A: A study proposing to enrich an existing cohort with new participants would be eligible to submit under this funding opportunity.  Both new participants and existing participants would need to have the same detailed assessment during the project period to establish the same baseline phenotyping. The funding opportunity PAR-17-338 specifically targets continuation of an existing cohort and thus would be more appropriate for applications that do not intend to recruit additional participants.

  1. Q: Does NHLBI envision this FOA supporting the development of real-world cohorts (i.e. cohorts identified through EHR-based enrollment, phenotyping and follow-up in integrated health systems)?

A: Potentially yes. Applications proposing an EHR or registry based cohort, for example, are eligible.  Such applications would need to address consent/assent of participants such that a detailed baseline assessment could be established that would allow the study to address a wide array of research questions.

  1. Q: Are there particular areas of knowledge gap that are of interest?

A: NHLBI does not have pre-specified research gaps of interest for this PAR.  Applicants may consult the NHLBI Strategic Vision for science in the heart, lung, blood, and sleep domains, which lists numerous compelling questions and critical challenges for research.  Note that not all phenotypes, diseases, and health concerns relevant to the NHLBI’s mission are named in the Strategic Vision; therefore, applicants are welcome to propose research aims that address other important research gaps within the NHLBI’s purview.   

  1. Q: Is it desirable to cover as many NHLBI strategic vision elements as possible?
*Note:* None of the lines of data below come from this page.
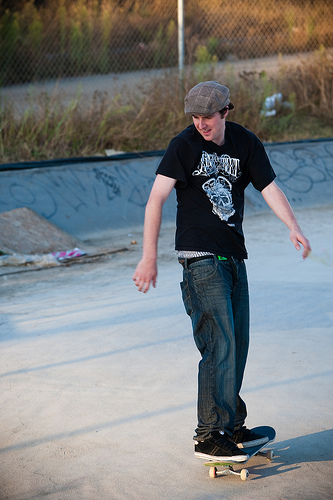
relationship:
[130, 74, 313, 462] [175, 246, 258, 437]
man wearing jeans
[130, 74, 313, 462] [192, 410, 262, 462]
man wearing shoes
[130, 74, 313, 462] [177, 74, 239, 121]
man wearing hat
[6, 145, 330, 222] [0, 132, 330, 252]
graffiti on concrete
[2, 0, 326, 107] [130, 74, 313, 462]
fence behind man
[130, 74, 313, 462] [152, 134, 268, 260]
man wearing t shirt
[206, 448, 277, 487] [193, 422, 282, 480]
wheels on skateboard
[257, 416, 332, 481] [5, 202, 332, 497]
shadows on ground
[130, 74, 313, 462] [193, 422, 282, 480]
man on skateboard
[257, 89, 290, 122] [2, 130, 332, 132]
trash on outskirts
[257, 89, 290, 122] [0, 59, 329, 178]
trash on roadside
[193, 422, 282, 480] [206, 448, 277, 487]
skateboard with wheels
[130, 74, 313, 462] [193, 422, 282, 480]
man riding skateboard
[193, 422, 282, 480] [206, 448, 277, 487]
skateboard has wheels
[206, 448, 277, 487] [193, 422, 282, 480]
wheels of skateboard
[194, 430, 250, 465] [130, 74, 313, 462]
foot of man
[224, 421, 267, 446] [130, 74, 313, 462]
foot of man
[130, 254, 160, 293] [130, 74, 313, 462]
hand of man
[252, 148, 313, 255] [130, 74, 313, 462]
arm of man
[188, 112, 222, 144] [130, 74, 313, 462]
face of man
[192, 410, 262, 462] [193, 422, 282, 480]
shoes riding skateboard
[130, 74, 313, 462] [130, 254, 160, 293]
man with hand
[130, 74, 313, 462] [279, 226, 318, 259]
man with hand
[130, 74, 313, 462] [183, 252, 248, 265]
man wearing belt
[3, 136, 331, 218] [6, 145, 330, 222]
graffiti on ramp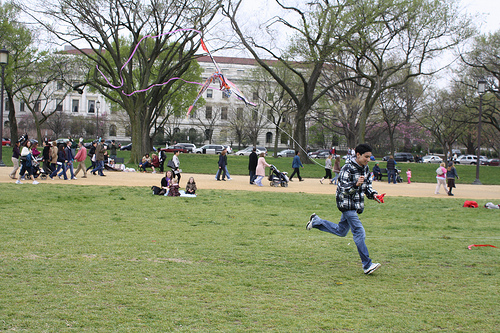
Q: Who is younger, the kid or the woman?
A: The kid is younger than the woman.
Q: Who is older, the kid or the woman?
A: The woman is older than the kid.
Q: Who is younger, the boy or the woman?
A: The boy is younger than the woman.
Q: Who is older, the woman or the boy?
A: The woman is older than the boy.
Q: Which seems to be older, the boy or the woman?
A: The woman is older than the boy.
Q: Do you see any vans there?
A: No, there are no vans.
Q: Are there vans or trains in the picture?
A: No, there are no vans or trains.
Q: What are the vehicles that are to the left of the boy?
A: The vehicles are cars.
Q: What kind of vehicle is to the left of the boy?
A: The vehicles are cars.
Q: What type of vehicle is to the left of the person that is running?
A: The vehicles are cars.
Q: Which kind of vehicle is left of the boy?
A: The vehicles are cars.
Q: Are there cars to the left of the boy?
A: Yes, there are cars to the left of the boy.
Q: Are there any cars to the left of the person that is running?
A: Yes, there are cars to the left of the boy.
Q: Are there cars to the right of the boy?
A: No, the cars are to the left of the boy.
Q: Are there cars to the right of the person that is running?
A: No, the cars are to the left of the boy.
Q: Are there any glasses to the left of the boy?
A: No, there are cars to the left of the boy.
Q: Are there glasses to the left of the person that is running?
A: No, there are cars to the left of the boy.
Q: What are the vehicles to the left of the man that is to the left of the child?
A: The vehicles are cars.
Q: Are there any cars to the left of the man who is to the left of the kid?
A: Yes, there are cars to the left of the man.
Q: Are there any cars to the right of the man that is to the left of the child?
A: No, the cars are to the left of the man.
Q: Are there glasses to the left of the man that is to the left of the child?
A: No, there are cars to the left of the man.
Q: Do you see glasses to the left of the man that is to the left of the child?
A: No, there are cars to the left of the man.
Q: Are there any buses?
A: No, there are no buses.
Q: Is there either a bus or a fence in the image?
A: No, there are no buses or fences.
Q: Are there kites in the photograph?
A: Yes, there is a kite.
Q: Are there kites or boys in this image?
A: Yes, there is a kite.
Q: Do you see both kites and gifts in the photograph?
A: No, there is a kite but no gifts.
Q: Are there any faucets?
A: No, there are no faucets.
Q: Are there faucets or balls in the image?
A: No, there are no faucets or balls.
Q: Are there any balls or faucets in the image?
A: No, there are no faucets or balls.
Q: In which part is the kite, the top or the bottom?
A: The kite is in the top of the image.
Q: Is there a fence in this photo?
A: No, there are no fences.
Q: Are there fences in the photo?
A: No, there are no fences.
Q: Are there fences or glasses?
A: No, there are no fences or glasses.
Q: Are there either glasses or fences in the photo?
A: No, there are no fences or glasses.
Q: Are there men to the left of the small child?
A: Yes, there is a man to the left of the child.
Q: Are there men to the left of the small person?
A: Yes, there is a man to the left of the child.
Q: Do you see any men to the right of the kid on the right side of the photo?
A: No, the man is to the left of the kid.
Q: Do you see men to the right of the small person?
A: No, the man is to the left of the kid.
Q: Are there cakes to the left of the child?
A: No, there is a man to the left of the child.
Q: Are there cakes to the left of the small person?
A: No, there is a man to the left of the child.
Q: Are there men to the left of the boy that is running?
A: Yes, there is a man to the left of the boy.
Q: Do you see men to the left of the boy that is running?
A: Yes, there is a man to the left of the boy.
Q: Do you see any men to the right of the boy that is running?
A: No, the man is to the left of the boy.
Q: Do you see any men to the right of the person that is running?
A: No, the man is to the left of the boy.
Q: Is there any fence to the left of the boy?
A: No, there is a man to the left of the boy.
A: Not necessarily. The key elements to consider in a cohort study proposed in response to this funding opportunity include: addressing research gaps, innovation, and investigation of a broad array of exposures and research questions. The NHLBI is interested in high-quality science; therefore, if a study proposes to collect data across multiple strategic vision elements, it should have a scientific justification for doing so.
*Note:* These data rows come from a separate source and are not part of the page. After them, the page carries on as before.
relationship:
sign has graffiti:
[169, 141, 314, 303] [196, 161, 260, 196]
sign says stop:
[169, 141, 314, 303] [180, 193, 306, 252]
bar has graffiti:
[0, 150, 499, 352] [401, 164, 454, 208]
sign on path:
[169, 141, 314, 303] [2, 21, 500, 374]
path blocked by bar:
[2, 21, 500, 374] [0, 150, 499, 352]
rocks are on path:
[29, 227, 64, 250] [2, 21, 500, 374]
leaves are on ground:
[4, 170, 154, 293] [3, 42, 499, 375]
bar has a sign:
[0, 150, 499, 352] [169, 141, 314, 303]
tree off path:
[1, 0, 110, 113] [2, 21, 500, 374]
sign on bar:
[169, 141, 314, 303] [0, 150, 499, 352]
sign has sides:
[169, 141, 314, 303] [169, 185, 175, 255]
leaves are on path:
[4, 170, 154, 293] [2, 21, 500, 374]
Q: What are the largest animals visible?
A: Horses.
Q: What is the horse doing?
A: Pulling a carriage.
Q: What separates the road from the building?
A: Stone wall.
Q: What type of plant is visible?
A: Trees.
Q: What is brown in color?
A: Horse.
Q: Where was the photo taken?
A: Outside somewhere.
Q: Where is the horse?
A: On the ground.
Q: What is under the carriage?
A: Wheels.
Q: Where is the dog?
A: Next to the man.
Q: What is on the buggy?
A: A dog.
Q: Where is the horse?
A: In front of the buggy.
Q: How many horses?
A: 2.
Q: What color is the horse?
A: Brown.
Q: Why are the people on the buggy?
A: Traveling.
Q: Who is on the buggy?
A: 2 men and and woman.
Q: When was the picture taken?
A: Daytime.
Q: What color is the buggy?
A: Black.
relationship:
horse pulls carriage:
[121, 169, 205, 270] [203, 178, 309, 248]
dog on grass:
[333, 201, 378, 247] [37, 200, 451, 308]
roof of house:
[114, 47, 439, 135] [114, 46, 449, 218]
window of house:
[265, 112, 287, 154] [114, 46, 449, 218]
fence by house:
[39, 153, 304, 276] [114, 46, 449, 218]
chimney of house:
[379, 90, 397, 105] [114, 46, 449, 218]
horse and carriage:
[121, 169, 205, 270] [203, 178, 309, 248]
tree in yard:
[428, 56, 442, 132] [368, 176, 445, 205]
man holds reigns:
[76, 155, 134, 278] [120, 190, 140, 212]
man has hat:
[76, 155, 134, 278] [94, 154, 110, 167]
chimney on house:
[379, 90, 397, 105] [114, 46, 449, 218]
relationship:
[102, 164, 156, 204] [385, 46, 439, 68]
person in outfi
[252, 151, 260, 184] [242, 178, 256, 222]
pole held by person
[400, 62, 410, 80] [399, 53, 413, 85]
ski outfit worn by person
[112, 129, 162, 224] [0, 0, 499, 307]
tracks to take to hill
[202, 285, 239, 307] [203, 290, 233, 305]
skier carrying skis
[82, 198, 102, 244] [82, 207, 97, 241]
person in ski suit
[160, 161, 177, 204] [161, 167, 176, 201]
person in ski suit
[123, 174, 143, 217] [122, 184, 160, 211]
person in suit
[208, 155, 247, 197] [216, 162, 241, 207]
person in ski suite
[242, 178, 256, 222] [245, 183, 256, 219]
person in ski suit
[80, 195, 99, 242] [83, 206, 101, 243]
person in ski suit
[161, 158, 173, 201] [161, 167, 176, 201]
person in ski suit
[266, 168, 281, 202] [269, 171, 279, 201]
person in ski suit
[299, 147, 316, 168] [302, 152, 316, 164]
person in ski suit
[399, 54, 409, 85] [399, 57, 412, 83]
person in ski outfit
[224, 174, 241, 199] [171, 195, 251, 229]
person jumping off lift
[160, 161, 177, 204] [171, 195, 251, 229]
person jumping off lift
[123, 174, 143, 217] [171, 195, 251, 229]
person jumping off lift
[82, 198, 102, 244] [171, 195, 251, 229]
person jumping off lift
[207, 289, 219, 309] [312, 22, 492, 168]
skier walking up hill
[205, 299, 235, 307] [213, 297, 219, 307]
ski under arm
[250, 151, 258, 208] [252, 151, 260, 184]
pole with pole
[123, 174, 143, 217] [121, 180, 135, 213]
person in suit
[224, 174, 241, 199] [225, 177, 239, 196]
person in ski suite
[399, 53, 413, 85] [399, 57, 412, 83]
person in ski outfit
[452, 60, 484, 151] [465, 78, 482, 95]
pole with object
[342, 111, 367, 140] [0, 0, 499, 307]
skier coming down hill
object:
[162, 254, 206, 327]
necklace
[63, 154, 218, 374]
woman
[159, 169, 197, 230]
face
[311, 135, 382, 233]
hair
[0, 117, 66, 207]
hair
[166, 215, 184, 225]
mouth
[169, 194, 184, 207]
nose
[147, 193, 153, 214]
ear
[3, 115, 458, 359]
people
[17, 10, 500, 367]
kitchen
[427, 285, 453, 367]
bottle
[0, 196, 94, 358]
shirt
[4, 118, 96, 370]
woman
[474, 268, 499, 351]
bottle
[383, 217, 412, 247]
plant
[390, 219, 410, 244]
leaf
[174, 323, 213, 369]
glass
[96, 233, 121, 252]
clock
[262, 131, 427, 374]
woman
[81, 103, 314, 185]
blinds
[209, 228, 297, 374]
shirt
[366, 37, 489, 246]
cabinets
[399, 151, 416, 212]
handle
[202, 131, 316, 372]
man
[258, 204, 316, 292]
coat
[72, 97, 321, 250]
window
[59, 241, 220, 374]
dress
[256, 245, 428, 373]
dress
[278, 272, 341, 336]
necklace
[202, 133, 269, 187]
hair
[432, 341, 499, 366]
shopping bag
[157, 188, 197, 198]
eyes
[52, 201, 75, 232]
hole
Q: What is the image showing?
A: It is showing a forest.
  1. Q: Is there any age restriction on the structure of the cohort?

A: No, there are no age restrictions with respect to enrolled participants.

  1. Q: Did the working group that recommended this PAR identify specific gaps that are of programmatic interest to NHLBI?

A: No, the working group did not identify specific scientific gaps. As emphasized in recommendation 7, the goal is to “implement a competitive peer review–based model for its portfolio of large epidemiologic and population studies”, thus this funding opportunity allows the investigator community to propose not only hypothesis driven research within a study design, but propose the study platform as well (see Roger VL, et al. Strategic transformation of population studies: recommendations of the working group on epidemiology and population sciences from the National Heart, Lung, and Blood Council and Board of External Experts. Am J Epidemiol. 2015. 181(6):363-8.)

  1. Q: What is the difference between a new cohort and an established cohort? Can an existing cohort not followed for many years be considered a new cohort?

A: Potentially yes. Given the large expanse of time since the last assessment, it would be expected that the key objectives of the cohort will have transformed to new research questions. However, this cohort would also be eligible for support under PAR-17-338; therefore, investigators may wish to explore with NHLBI which funding opportunity would best fit their research agenda.

  1. Q: Regarding data standards, how much of the collected data will be required to be publicly available, and at what resolution?

A: NHLBI anticipates that individual participant data will be shared according to NIH and NHLBI data sharing policies. Data sharing using both internal study based processes as well as the eventual sharing through established data repositories is anticipated.

  1. Q: Are applications focused in one scientific domain (e.g., sleep) required to include outcomes/measures from other domains (i.e., non-sleep) in order to be considered responsive?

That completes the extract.